MANILA — The Catholic Bishops’ Conference of the Philippines begins its two-day plenary assembly in Manila on Saturday, where prelates are set to tackle important political issues confronting the country.


CBCP President and Jaro Archbishop Angel Lagdameo said the prelates would tackle the conduct of the previous mid-term elections, extra-judicial killings and the implementation of the anti-terror law.


Lagdameo, in a press conference, said bishops would receive from the Parish Pastoral Council for Responsible Voting and the National Citizens’ Movement for Free Elections their evaluations of the previous polls.

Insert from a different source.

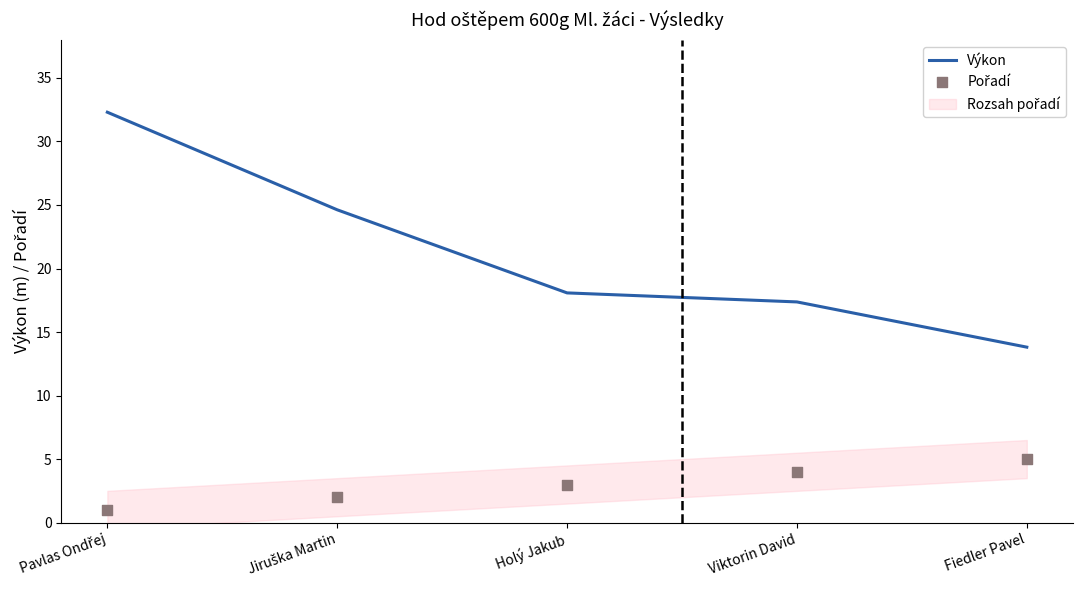

What is the total value across all series at Jiruška Martin?

26.6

He said his initial reaction with the PPCRV reports was that “there was little difference in this year’s elections with the past ones.”


“It would seem that the vote-buying, vote-selling and vote-padding and -shaving are fast becoming systemic and shall we say even cultural in our kind of elections and therefore a very, very tough work especially for those who would like to help repair the future election,” he said.


He said bishops have been so concerned about political governance that they wanted the PPCRV to become PPCRP during the period between elections, with “P” standing for politics.


To be discussed is the Church’s action on clergymen who ran for office last May 14, among them Father Ed Panlilio, who was elected Pampanga governor.


“We will be ready to accept opinions of bishops regarding some priests who have run for public office in the country,” he said.


Lagdameo said the CBCP would also be sending representatives to a summit on extrajudicial killing summoned by the Supreme Court.


“We must be able to identify the forces, the circumstances in which they happen because we will not able to actually pinpoint who are the suspects or even the causes of these killings and therefore cannot easily pass judgment on the situation,” he said.


“This is where probably the citizenry may be of some help in supplying us with information, if they are not afraid to give information,” he added.


Meanwhile, through Caloocan Bishop Deogracias Yñiguez, Lagdameo said CBCP would study the implications of the anti-terrorism law or the Human Security Act, which would take effect on July 15. Some sectors have expressed fear the law will spark violations of human rights and civil liberties, particularly those of the opposition and critics of government.


Fifteen out of 30 Episcopal commissions will be submitting their report to the plenary, which is expected to be attended by archbishops and bishops from 86 dioceses of the country.